*About this exercise*
Could you pick up the essay below on Joy Harjo's poem "Remember" and keep writing from its final sentence?

*Exercise text*
====

In Joy Harjo's "Remember," the poet uses imagery and personification to convey points of importance. Because the poet is encouraging someone to remember, she pulls images from experience that will be familiar. She begins by telling the reader to "Remember the sky" (Harjo 1) and to "know each of the star stories" (2). In addition, it is important to know the moon. The poet wants to use images the reader already knows and identifies with in order to stress the importance of connecting with the earth. The importance of remembering one's parents is also important because we are all connected. She tells the reader to remember the "earth whose skin you are" (12) and "the plants, trees, animal life who all have their / tribes, their families, their histories, too" (15-6). The poet even tells the reader to remember the wind and its song. After the poet draws from the imagery of the earth, she encourages the reader to remember all people because we are all in motion and growing.

I enjoyed this poem because the poet wants to connect with her child and with everything that is behind and ahead of her. It shows how we are all part of an endless cycle of life.

====

Saved entries

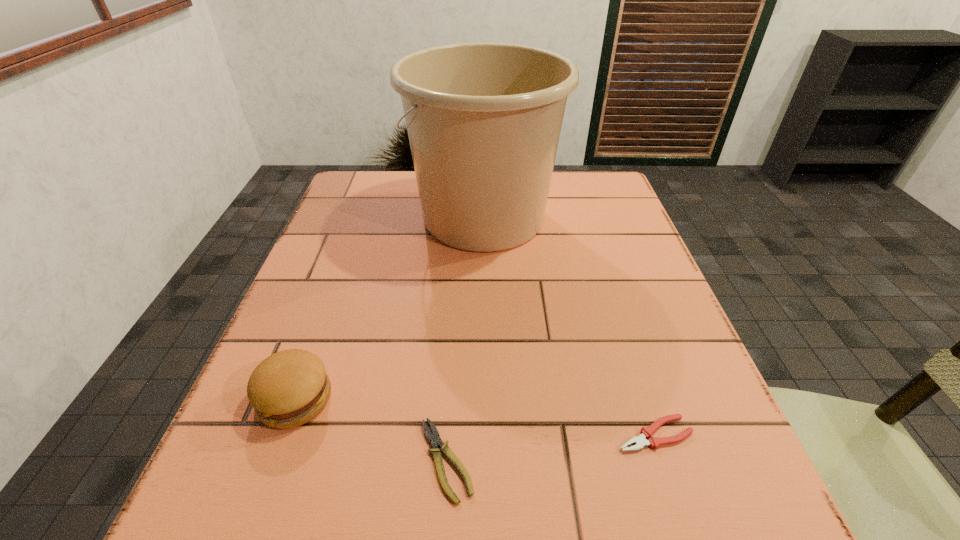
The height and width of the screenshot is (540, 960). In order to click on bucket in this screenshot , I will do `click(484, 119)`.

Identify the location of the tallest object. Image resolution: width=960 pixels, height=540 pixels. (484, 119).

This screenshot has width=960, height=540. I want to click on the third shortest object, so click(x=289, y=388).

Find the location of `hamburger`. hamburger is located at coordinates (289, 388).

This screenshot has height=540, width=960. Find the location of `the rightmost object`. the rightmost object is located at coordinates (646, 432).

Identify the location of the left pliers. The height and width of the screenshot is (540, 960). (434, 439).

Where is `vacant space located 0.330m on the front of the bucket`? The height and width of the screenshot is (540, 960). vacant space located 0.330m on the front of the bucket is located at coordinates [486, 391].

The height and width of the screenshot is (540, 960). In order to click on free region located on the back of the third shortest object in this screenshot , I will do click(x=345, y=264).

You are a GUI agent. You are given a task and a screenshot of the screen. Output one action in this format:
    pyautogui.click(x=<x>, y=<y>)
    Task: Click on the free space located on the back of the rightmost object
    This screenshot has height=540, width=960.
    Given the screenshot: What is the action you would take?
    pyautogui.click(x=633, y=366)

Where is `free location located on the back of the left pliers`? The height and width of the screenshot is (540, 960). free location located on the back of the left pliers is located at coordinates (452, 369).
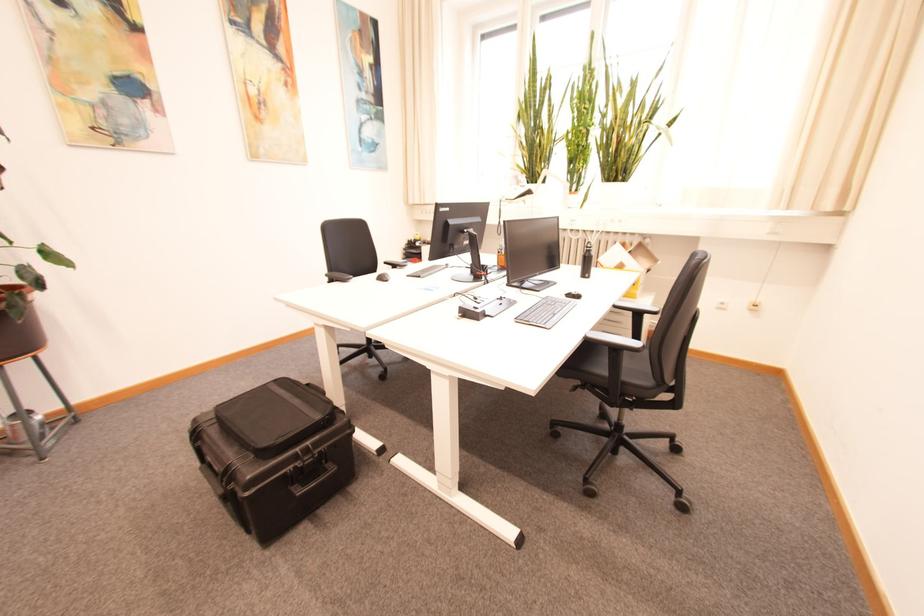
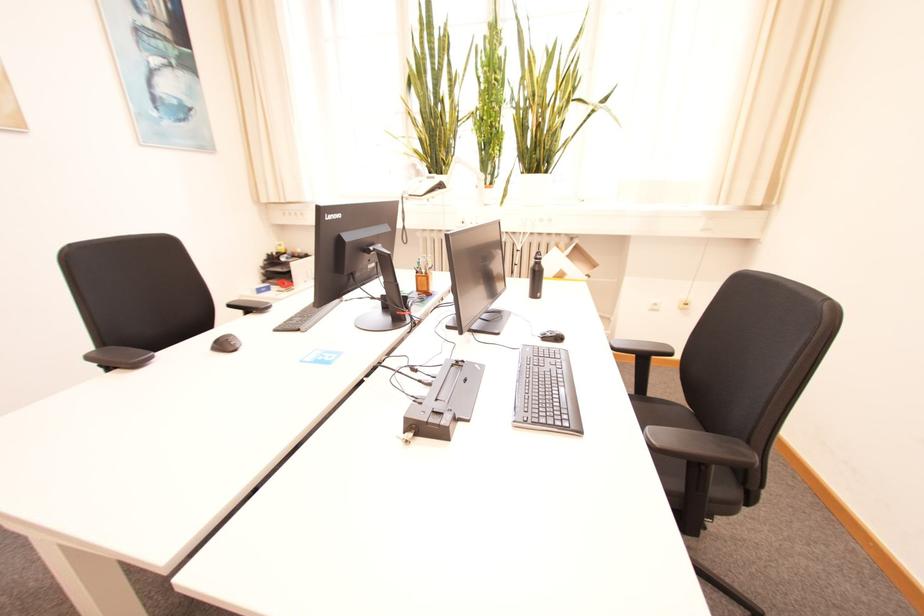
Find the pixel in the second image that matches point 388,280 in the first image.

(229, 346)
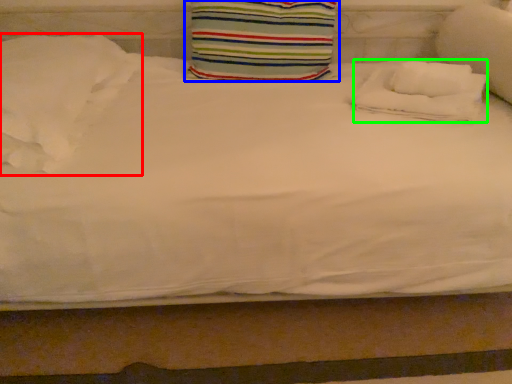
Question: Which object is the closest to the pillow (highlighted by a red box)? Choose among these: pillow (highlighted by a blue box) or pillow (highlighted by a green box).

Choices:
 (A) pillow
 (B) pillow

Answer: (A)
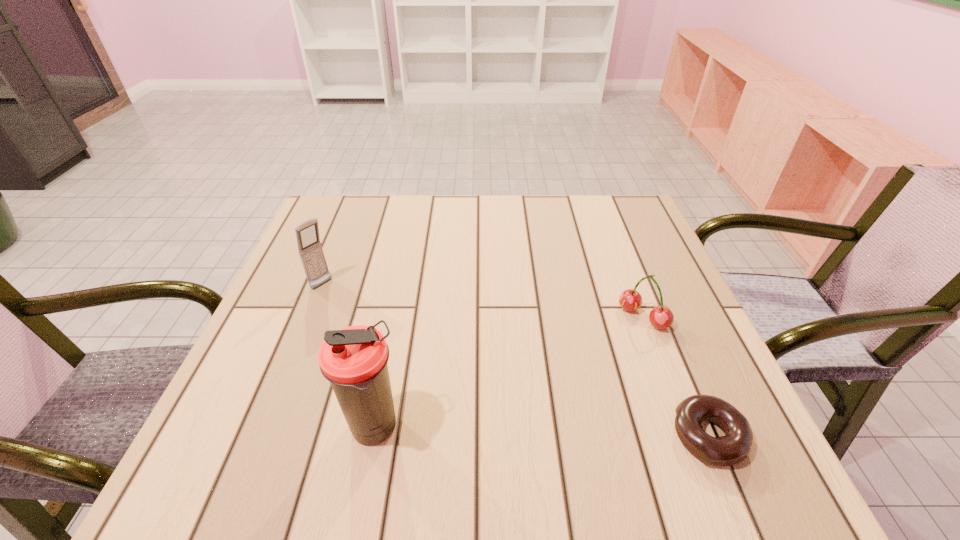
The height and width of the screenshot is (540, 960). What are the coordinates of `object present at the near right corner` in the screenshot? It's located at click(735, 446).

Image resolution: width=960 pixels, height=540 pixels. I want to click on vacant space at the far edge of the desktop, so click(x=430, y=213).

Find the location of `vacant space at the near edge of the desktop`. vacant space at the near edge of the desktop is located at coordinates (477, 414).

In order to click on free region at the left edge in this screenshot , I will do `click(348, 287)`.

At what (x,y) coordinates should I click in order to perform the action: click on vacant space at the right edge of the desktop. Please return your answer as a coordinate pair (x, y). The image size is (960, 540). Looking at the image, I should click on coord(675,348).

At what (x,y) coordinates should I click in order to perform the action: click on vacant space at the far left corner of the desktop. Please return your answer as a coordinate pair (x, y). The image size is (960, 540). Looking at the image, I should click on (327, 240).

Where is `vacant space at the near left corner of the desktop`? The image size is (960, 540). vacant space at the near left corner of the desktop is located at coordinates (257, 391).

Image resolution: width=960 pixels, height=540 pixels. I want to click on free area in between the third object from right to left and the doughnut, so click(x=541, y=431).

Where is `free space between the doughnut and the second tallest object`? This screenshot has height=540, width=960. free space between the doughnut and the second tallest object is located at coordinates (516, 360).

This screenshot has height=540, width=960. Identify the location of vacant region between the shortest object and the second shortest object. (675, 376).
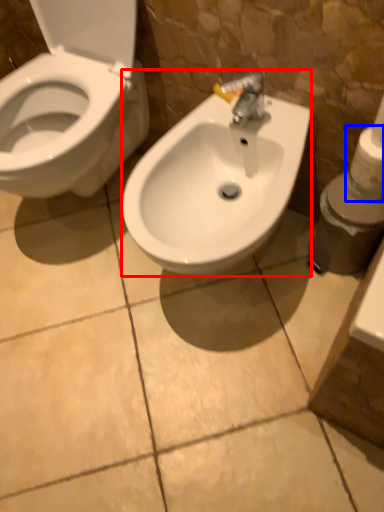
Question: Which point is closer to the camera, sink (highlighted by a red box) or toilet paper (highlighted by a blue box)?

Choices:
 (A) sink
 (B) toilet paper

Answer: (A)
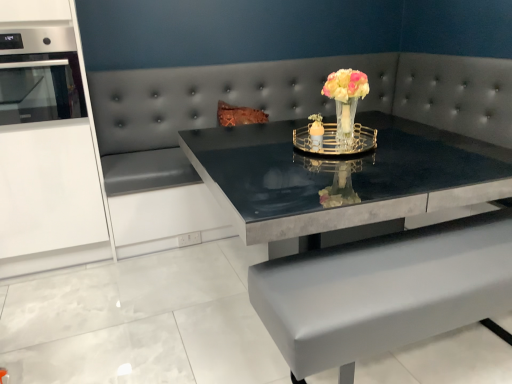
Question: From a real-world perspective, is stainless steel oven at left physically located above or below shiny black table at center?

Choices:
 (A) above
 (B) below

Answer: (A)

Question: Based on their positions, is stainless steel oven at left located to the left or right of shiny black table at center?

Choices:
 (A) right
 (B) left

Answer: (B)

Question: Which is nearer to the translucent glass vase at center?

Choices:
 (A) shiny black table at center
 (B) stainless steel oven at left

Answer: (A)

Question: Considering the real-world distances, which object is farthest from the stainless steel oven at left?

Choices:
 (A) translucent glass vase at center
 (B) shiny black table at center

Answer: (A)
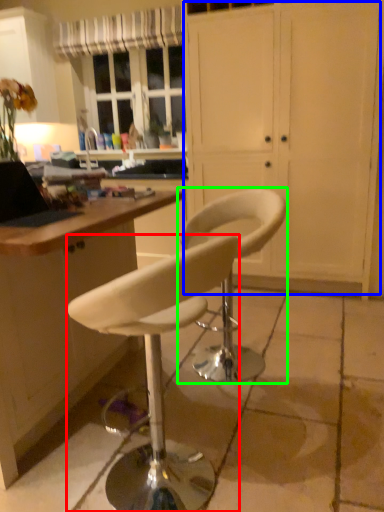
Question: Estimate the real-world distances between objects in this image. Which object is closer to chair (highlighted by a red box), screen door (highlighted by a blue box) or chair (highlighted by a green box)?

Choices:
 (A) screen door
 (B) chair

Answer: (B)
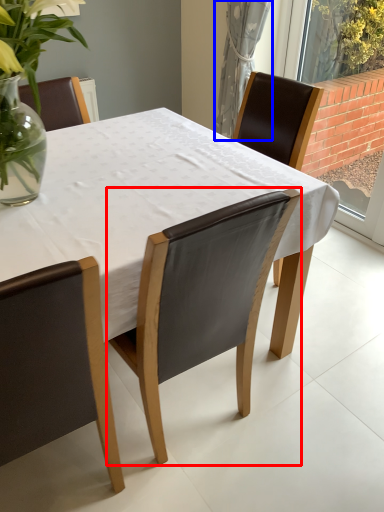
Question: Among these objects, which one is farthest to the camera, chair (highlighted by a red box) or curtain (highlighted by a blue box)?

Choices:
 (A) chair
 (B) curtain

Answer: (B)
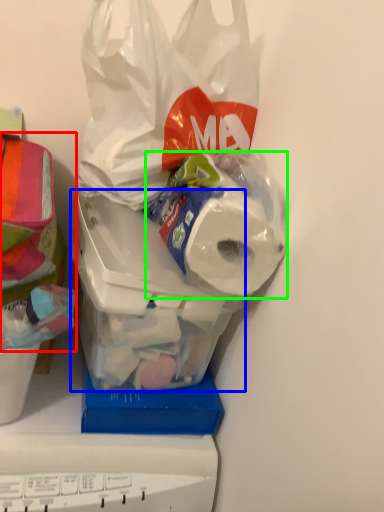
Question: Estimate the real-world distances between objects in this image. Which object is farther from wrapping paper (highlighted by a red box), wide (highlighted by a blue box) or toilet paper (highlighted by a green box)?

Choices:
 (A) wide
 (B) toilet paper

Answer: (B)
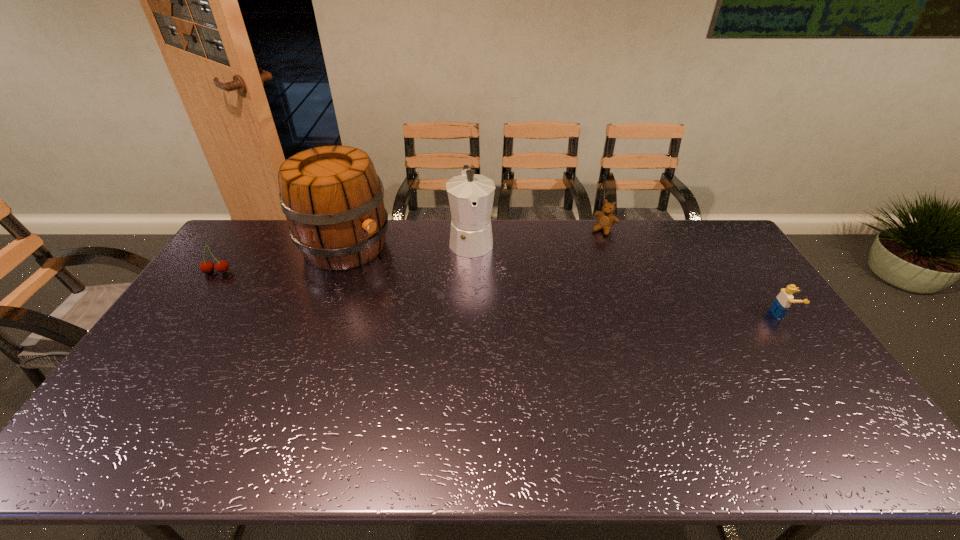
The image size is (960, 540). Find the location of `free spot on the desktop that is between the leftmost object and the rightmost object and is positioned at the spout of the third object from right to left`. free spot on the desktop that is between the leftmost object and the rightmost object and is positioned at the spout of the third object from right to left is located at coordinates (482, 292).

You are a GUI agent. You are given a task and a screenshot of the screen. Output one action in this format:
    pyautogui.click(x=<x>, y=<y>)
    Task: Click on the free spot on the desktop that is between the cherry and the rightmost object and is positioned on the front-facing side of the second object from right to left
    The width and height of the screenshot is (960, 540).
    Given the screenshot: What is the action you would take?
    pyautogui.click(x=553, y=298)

====

*Response area*
One poem that is filled with powerful imagery is Elizabeth Bishop's poem, "The Fish." This poem is narrative in style but it is all about the poet's discovery of the beauty of nature in a most unusual object: a fish. The poet simply catches a fish but in that experience, she finds out that beauty can survive almost anywhere. The beauty strikes her in such a way that she wants to gather each piece of it for the reader and present it like evidence before a judge and jury. The fish, which did not fight, was "battered and venerable/and homely" (Bishop 7-8). it's "brown skin hung in strips / like ancient wallpaper," (10-11) and it was "like full-brown roses / stained and lost through age (14-15). These images are important because they are not simply describing what the fish looks like but they are telling us that the fish is old and lost his will to live. The fish's eyes are "far larger" than hers and:

shallower, and yellowed, the irises backed and packed with tarnish tinfoil seen through the lenses of old scratched isinglass. (36-40)

Here we see how the poet took advantage of the moment to remember every exquisite detail of this fish.

I like this poem because it sees beauty in something old. We would never stop to think of a fish as anything to admire but this poem helps us see how it is.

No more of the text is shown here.